[[ Information given open ]]

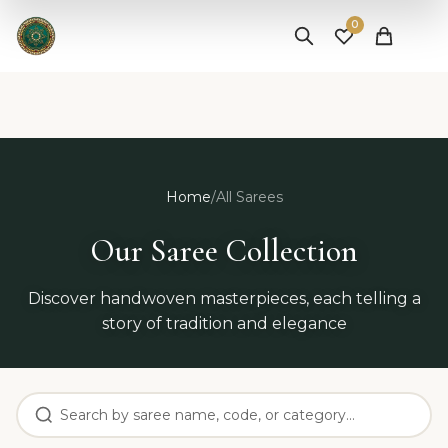
✨ Free Shipping on Orders Above ₹25,000 |
Shop Now
0
Home
/
All Sarees
Our Saree Collection
Discover handwoven masterpieces, each telling a
story of tradition and elegance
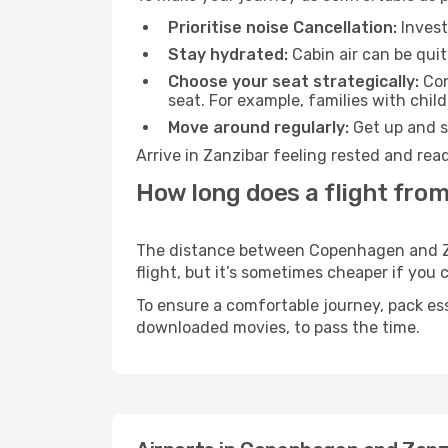
Prioritise noise Cancellation:
Invest
Stay hydrated:
Cabin air can be quit
Choose your seat strategically:
Con
seat. For example, families with chil
Move around regularly:
Get up and st
Arrive in Zanzibar feeling rested and rea
How long does a flight fro
The distance between Copenhagen and Zanz
flight, but it’s sometimes cheaper if you
To ensure a comfortable journey, pack ess
downloaded movies, to pass the time.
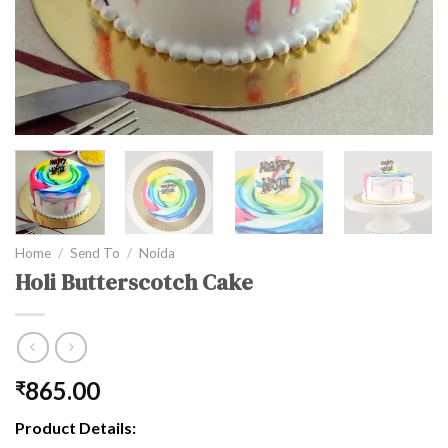
Home
/
Send To
/
Noida
Holi Butterscotch Cake
865.00
₹
Product Details:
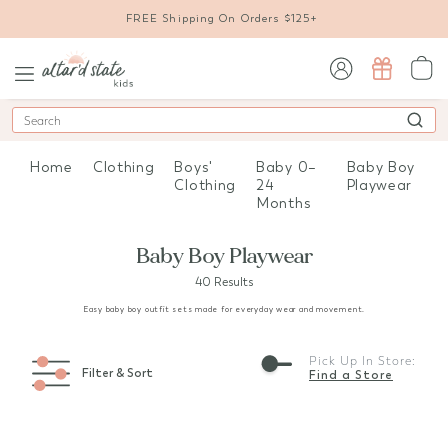
FREE Shipping On Orders $125+
sign in / sign up
Search
Home
Clothing
Boys'
Baby 0–
Baby Boy
Clothing
24
Playwear
Months
Baby Boy Playwear
40 Results
Easy baby boy outfit sets made for everyday wear and movement.
Pick Up In Store:
Filter & Sort
Find a Store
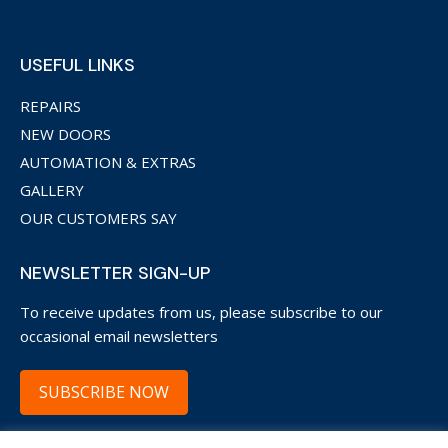
USEFUL LINKS
REPAIRS
NEW DOORS
AUTOMATION & EXTRAS
GALLERY
OUR CUSTOMERS SAY
NEWSLETTER SIGN-UP
To receive updates from us, please subscribe to our
occasional email newsletters
SUBSCRIBE NOW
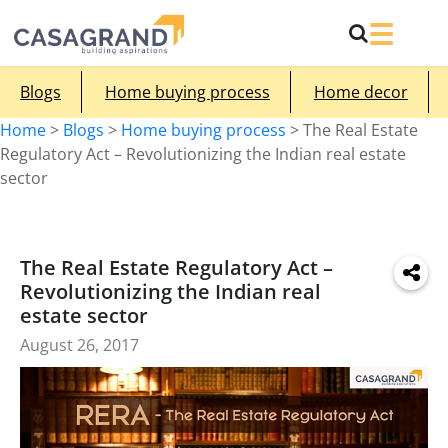
Blogs
Home buying process
Home decor
Home
>
Blogs
>
Home buying process
>
The Real Estate
Regulatory Act – Revolutionizing the Indian real estate
sector
The Real Estate Regulatory Act –
Revolutionizing the Indian real
estate sector
August 26, 2017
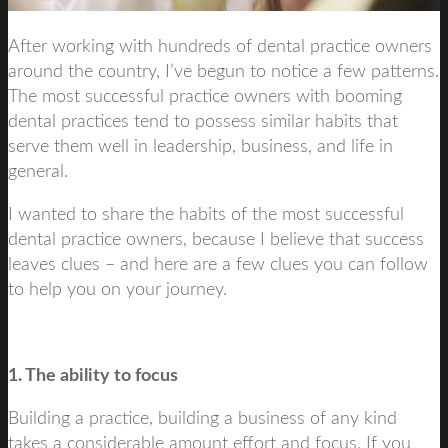
After working with hundreds of dental practice owners
around the country, I’ve begun to notice a few patterns.
The most successful practice owners with booming
dental practices tend to possess similar habits that
serve them well in leadership, business, and life in
general.
I wanted to share the habits of the most successful
dental practice owners, because I believe that success
leaves clues – and here are a few clues you can follow
to help you on your journey.
1. The ability to focus
Building a practice, building a business of any kind
takes a considerable amount effort and focus. If you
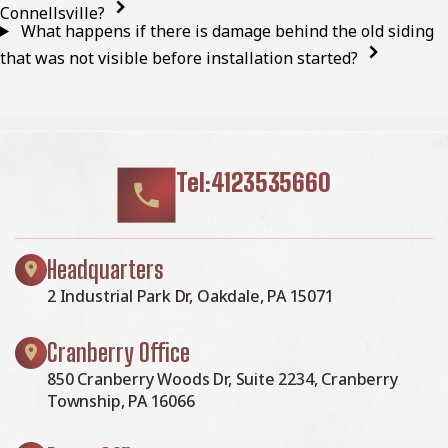
Connellsville?
What happens if there is damage behind the old siding
that was not visible before installation started?
Tel:4123535660
Headquarters
2 Industrial Park Dr, Oakdale, PA 15071
Cranberry Office
850 Cranberry Woods Dr, Suite 2234, Cranberry
Township, PA 16066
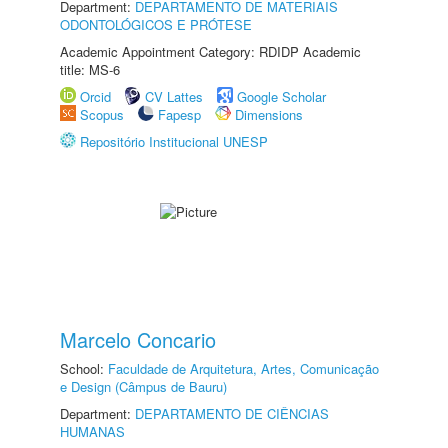
Department:
DEPARTAMENTO DE MATERIAIS
ODONTOLÓGICOS E PRÓTESE
Academic Appointment Category: RDIDP Academic
title: MS-6
Orcid
CV Lattes
Google Scholar
Scopus
Fapesp
Dimensions
Repositório Institucional UNESP
Marcelo Concario
School:
Faculdade de Arquitetura, Artes, Comunicação
e Design (Câmpus de Bauru)
Department:
DEPARTAMENTO DE CIÊNCIAS
HUMANAS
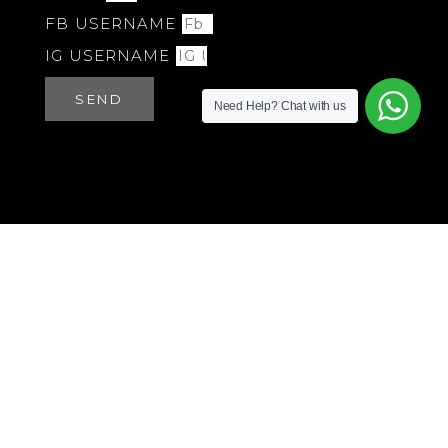
FB USERNAME
IG USERNAME
SEND
Need Help?
Chat with us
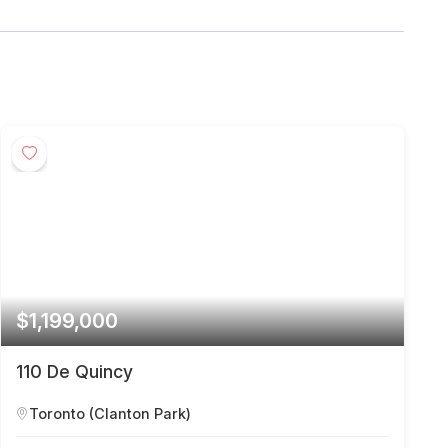
$1,199,000
110 De Quincy
Toronto (Clanton Park)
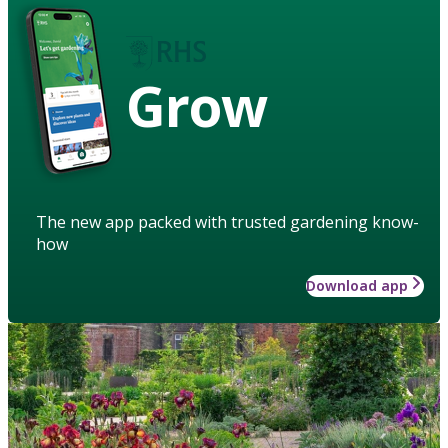
Grow
The new app packed with trusted gardening know-
how
Download app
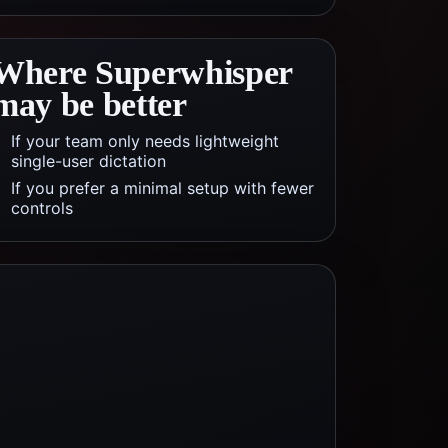
Where
Superwhisper
may be better
If your team only needs lightweight
single-user dictation
If you prefer a minimal setup with fewer
controls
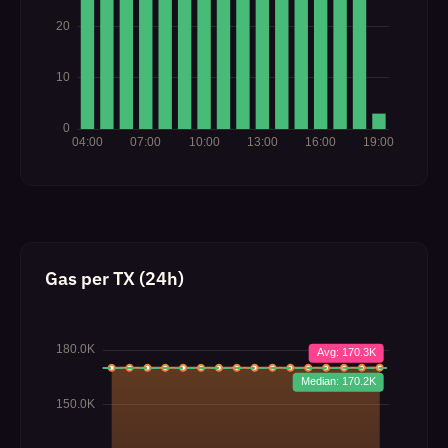
Gas per TX (24h)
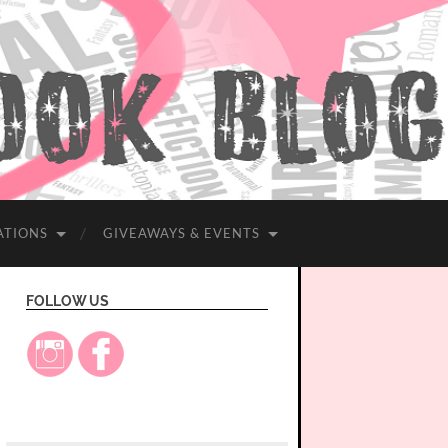
ATIONS
GIVEAWAYS & EVENTS
FOLLOW US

[[ Information given closed ]]

What needs to be done
Render the text read from the data as a numbered list, from its first line through the line holding "Find a Store", inclusive, and list only those lines. Skip blank lines and leave the pictures out.

Response below
1. ✨ Free Shipping on Orders Above ₹25,000 |
2. Shop Now
3. 0
4. Home
5. /
6. All Sarees
7. Our Saree Collection
8. Discover handwoven masterpieces, each telling a
9. story of tradition and elegance
10. Prioritise noise Cancellation:
11. Invest
12. Stay hydrated:
13. Cabin air can be quit
14. Choose your seat strategically:
15. Con
16. seat. For example, families with chil
17. Move around regularly:
18. Get up and st
19. Arrive in Zanzibar feeling rested and rea
20. How long does a flight fro
21. The distance between Copenhagen and Zanz
22. flight, but it’s sometimes cheaper if you
23. To ensure a comfortable journey, pack ess
24. downloaded movies, to pass the time.
25. Home
26. /
27. Send To
28. /
29. Noida
30. Holi Butterscotch Cake
31. 865.00
32. ₹
33. Product Details:
34. FREE Shipping On Orders $125+
35. sign in / sign up
36. Search
37. Home
38. Clothing
39. Boys'
40. Baby 0–
41. Baby Boy
42. Clothing
43. 24
44. Playwear
45. Months
46. Baby Boy Playwear
47. 40 Results
48. Easy baby boy outfit sets made for everyday wear and movement.
49. Pick Up In Store:
50. Filter & Sort
51. Find a Store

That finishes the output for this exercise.